Premier Li Keqiang vows to cut more than a third of some 1,700 items on issues relating to central government administrative examination and approval within five years.

April 24

State Council cuts and delegates 71 administrative examination and approval items to lower level.

• May 6

State Council cuts and delegates another 62 such items.

• May 13

Executive meeting of State Council cuts and delegates 133 items. Promises more steps to be taken.

• May 16

State Council publishes list of the 133 items.

Approval required for 133 types of undertakings was either surrendered to the market or delegated to lower levels.

Of the 133 approval requirements to be canceled, 117 were posted on the government website, while the remaining 16 are pending law amendments or remain State secrets.
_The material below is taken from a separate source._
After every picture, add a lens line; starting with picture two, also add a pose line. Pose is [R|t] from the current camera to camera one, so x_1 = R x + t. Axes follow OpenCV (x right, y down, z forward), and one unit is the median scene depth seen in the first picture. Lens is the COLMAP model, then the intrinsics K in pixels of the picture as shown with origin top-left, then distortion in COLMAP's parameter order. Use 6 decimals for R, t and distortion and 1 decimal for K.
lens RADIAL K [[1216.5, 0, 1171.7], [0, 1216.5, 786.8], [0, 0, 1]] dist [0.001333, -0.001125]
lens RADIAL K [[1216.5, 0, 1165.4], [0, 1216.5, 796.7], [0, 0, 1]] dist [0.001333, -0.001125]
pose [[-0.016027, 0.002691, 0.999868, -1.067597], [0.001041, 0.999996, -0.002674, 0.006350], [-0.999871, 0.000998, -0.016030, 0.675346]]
Approval is no longer required from central government agencies for activities ranging from foreigners touring China in their own vehicles to companies investing in large oil and gas fields.

Investors will also no longer need to gain administrative approval for exploration and development of new oil and gas fields.
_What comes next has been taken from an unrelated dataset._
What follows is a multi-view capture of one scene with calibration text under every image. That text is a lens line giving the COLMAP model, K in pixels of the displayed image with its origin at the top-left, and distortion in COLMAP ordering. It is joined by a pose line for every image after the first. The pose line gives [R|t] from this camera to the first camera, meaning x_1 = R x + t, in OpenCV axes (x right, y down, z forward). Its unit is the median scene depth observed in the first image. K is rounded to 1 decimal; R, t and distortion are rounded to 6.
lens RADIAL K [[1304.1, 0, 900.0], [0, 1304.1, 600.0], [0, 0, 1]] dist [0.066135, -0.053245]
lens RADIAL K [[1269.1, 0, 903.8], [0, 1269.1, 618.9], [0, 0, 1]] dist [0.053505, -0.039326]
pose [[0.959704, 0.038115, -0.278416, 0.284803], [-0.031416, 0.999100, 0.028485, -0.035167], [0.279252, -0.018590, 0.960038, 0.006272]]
The changes were welcomed by economists as an effort to lower the threshold for investors to enter more industries, which may in turn raise their enthusiasm and help spur economic development.

Niu Li, senior economist with the State Information Center, a government think tank, said reduction and decentralization of approval is a key part of the government's roadmap for progress on China's economic reform.
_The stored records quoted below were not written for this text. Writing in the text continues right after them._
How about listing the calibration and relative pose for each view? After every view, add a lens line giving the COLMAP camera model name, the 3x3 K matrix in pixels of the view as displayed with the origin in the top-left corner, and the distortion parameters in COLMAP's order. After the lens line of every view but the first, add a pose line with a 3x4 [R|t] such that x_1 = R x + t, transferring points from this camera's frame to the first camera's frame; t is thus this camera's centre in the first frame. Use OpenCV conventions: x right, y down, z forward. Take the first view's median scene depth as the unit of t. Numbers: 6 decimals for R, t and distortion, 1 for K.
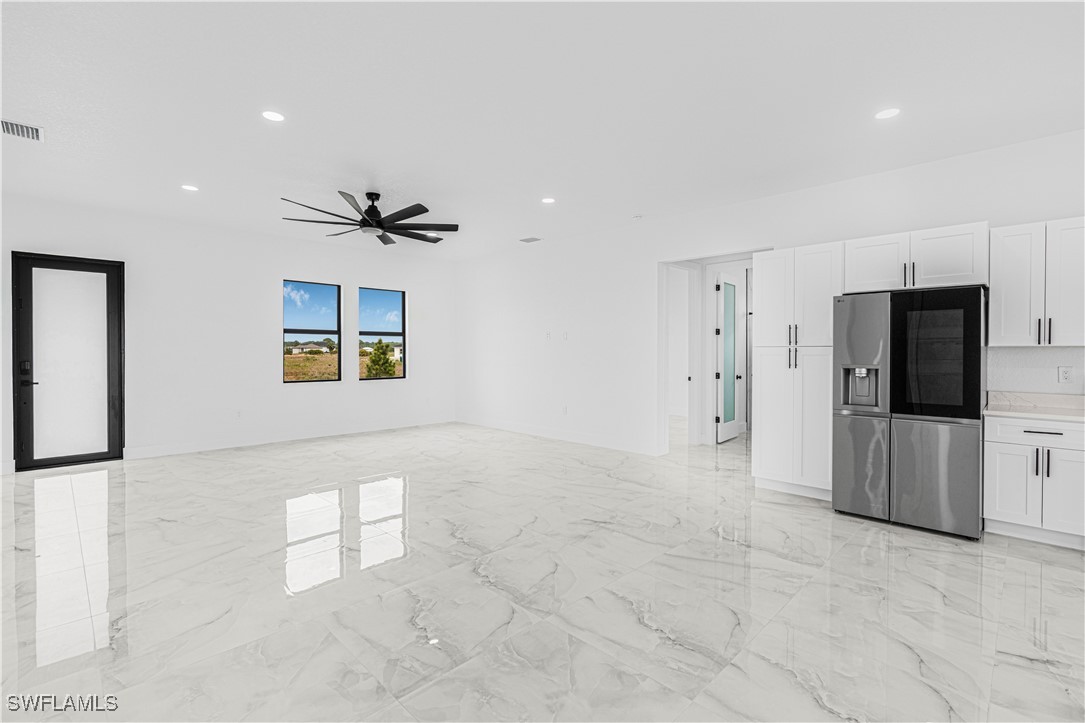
lens RADIAL K [[486.1, 0, 542.4], [0, 486.1, 358.0], [0, 0, 1]] dist [-0.002508, 0.000422]
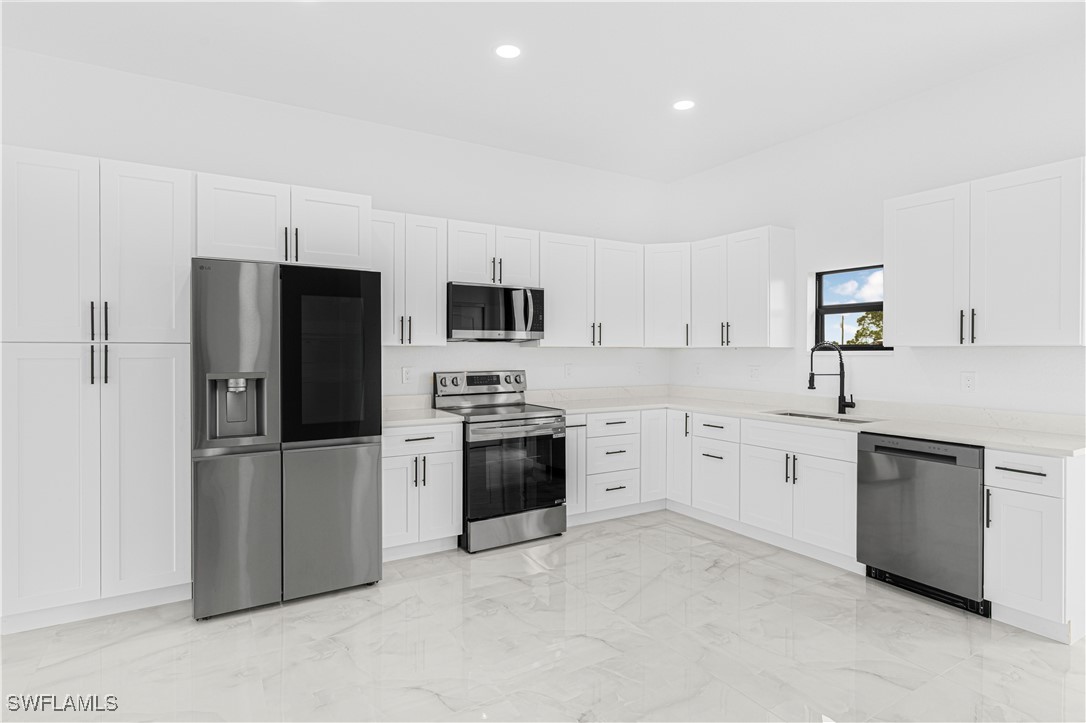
lens RADIAL K [[564.3, 0, 539.8], [0, 564.3, 352.5], [0, 0, 1]] dist [0.017663, 0.000645]
pose [[0.248658, -0.001819, 0.968590, 0.026313], [0.016397, 0.999863, -0.002331, -0.003256], [-0.968452, 0.016462, 0.248654, 0.316187]]
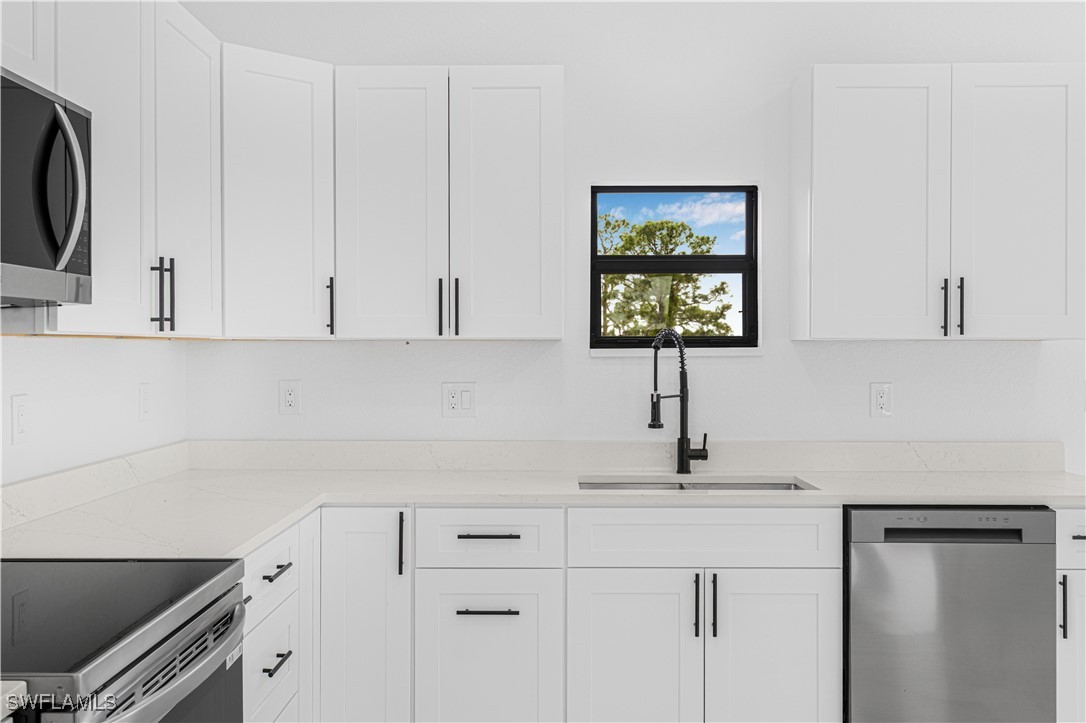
lens RADIAL K [[1067.1, 0, 539.8], [0, 1067.1, 350.7], [0, 0, 1]] dist [0.017064, 0.011072]
pose [[-0.696559, -0.001608, 0.717498, 0.409801], [0.012911, 0.999808, 0.014774, -0.010511], [-0.717383, 0.019554, -0.696404, 0.675994]]
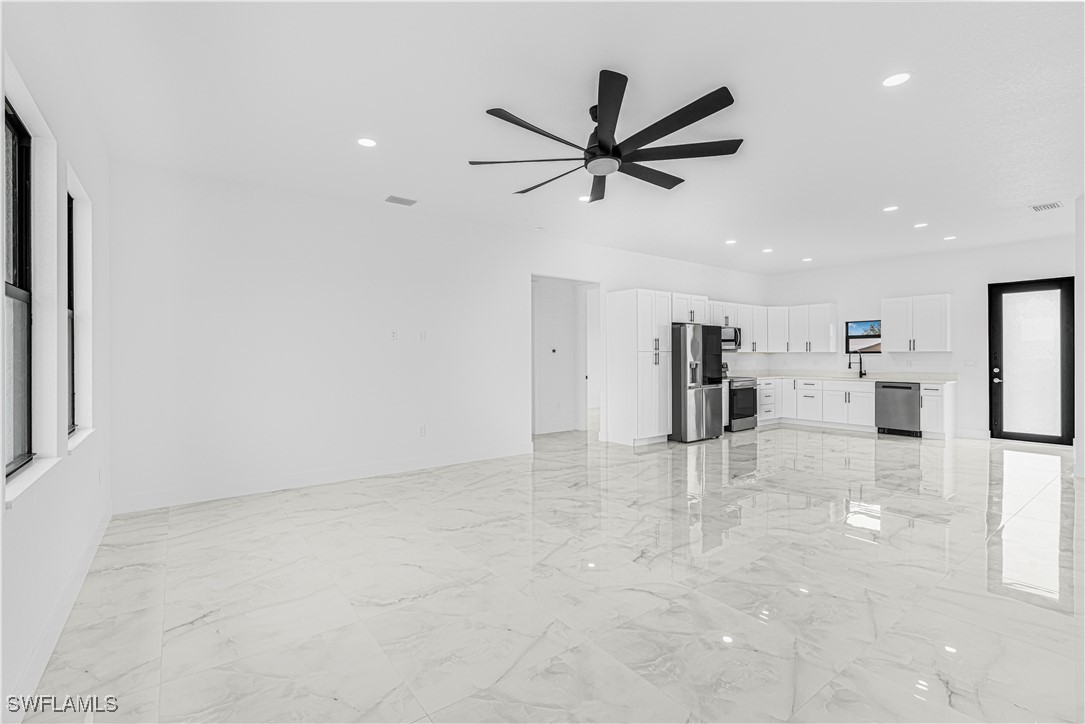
lens RADIAL K [[494.9, 0, 543.0], [0, 494.9, 356.5], [0, 0, 1]] dist [-0.000817, 0.000423]
pose [[0.136908, -0.003176, 0.990579, -0.975787], [0.020113, 0.999798, 0.000426, -0.013252], [-0.990380, 0.019865, 0.136944, 0.961293]]
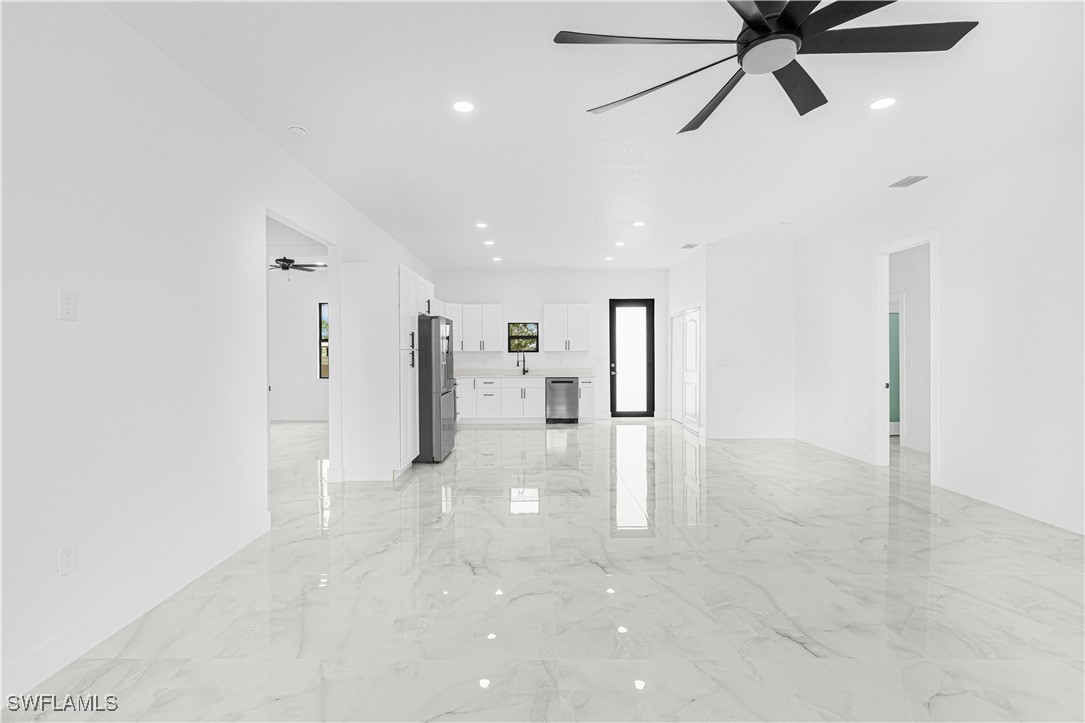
lens RADIAL K [[492.7, 0, 537.1], [0, 492.7, 353.4], [0, 0, 1]] dist [-0.004330, 0.000024]
pose [[-0.706704, 0.002664, 0.707504, -0.489358], [0.017063, 0.999766, 0.013280, -0.021303], [-0.707303, 0.021457, -0.706585, 1.383866]]
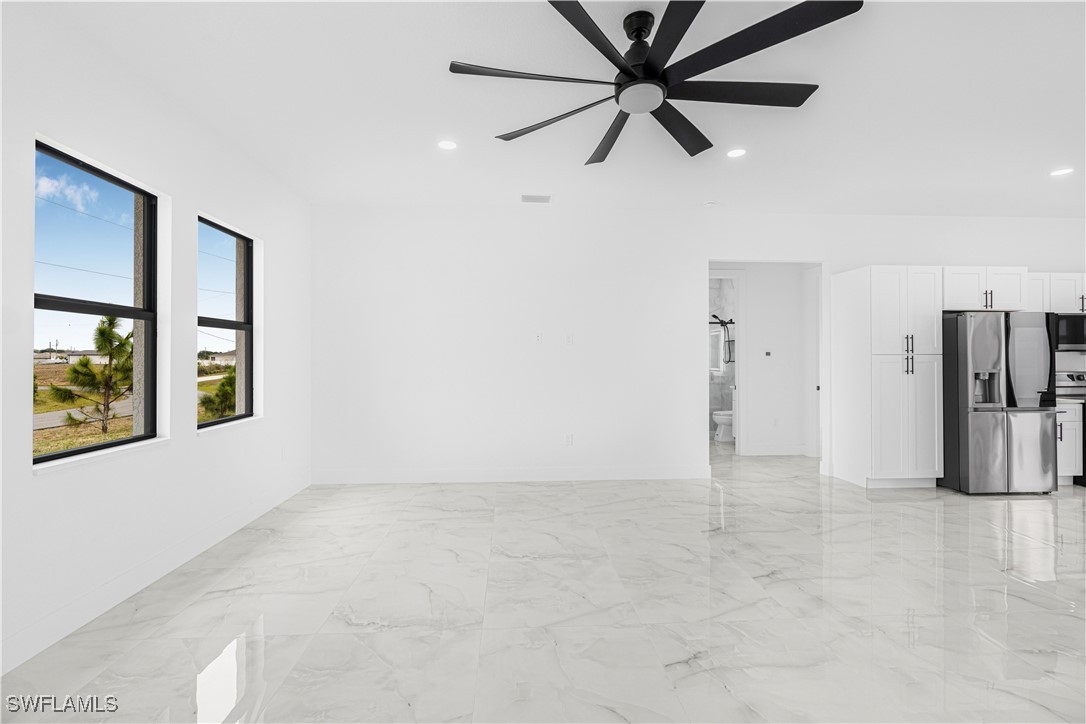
lens RADIAL K [[493.2, 0, 537.6], [0, 493.2, 353.9], [0, 0, 1]] dist [-0.004330, 0.000024]
pose [[0.666130, 0.004788, 0.745820, -0.741487], [0.015564, 0.999672, -0.020319, -0.013250], [-0.745673, 0.025143, 0.665837, 0.740345]]
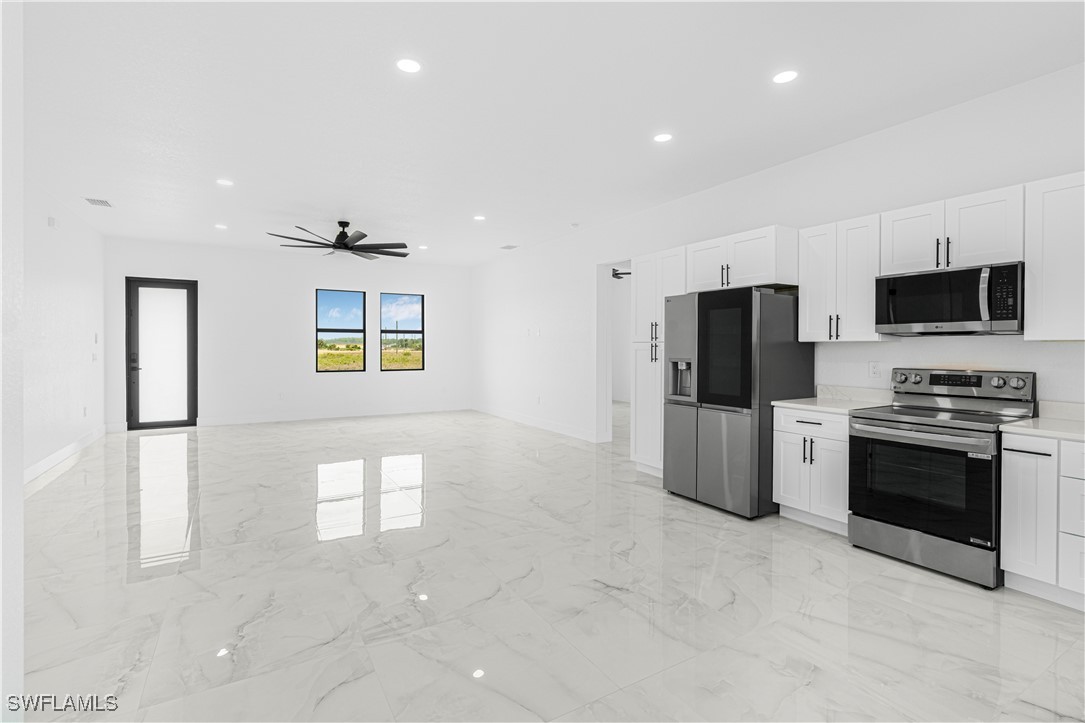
lens RADIAL K [[494.9, 0, 543.0], [0, 494.9, 356.0], [0, 0, 1]] dist [-0.000817, 0.000423]
pose [[0.970660, 0.004926, -0.240407, 0.453019], [-0.003903, 0.999981, 0.004733, 0.002677], [0.240426, -0.003656, 0.970661, -0.123024]]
Thursday's announcement "is a good sign for both domestic and international investors", and is likely to "unleash new energy at corporate level," Niu said.

Ding Ningning, researcher with the State Council Development Research Center, said cutting the central government's approval power will help it become more efficient in macroeconomic management, and will provide a better service to the market and society.

Government ministries have only limited staff and limited time to do their jobs. Too many approval papers will use resources that should have been committed to policy-level research, he said.

The National Development and Reform Commission saw the deepest reduction in its approval authority, relinquishing 26 business activities, including expansion of civilian airports, ethylene or paraxylene plants, paper pulp manufacturing, and the production of sugar and polyester.

Such projects can still be regulated by industrial policies, technology standards and economic laws, a commission official said.

A host of items previously subject to central government approval are to be delegated to local governments, including investment in wind power plants, hydropower stations on some rivers, potash fertilizer plants, rare earth processing mills and construction of oil and gas pipelines within a province.

The items also include charging of administrative fees and conferring of government awards.

Premier Li said earlier he will cut at least one-third of the State Council's 1,700 approval requirements in five years.

On May 13, in his speech at a high-level videophone conference, he insisted that streamlining of the cabinet will continue — just as "an arrow sees no return once it is shot from the bow".

Political scientists also applauded the move. Xue Lan, dean of Tsinghua University School of Public Policy and Management, said although all types of administrative control have helped China in the planned-economy era, many of them have had a negative effect on the economy and society now that a market economy is being built.

Some officials have even sought personal gain through the power they hold for administrative approval. To crack down on corruption by officials, the government had to perform the "urgent task" of transforming its functions, Xue said.

"Local governments should follow suit and cancel their approval requirements that are counter-productive to good social management," he proposed.

Song Guojun, director of Renmin University of China's environmental policy and environmental planning institute, did not view the change as an increase in the environmental protection authorities' power.

The primary beneficiaries of government streamlining are the enterprises, he said. They can now save time and reduce costs.

Environmental authorities' power is not increased under the process because their power is defined by law. No business project is allowed to ignore the existing law on environmental impact assessment.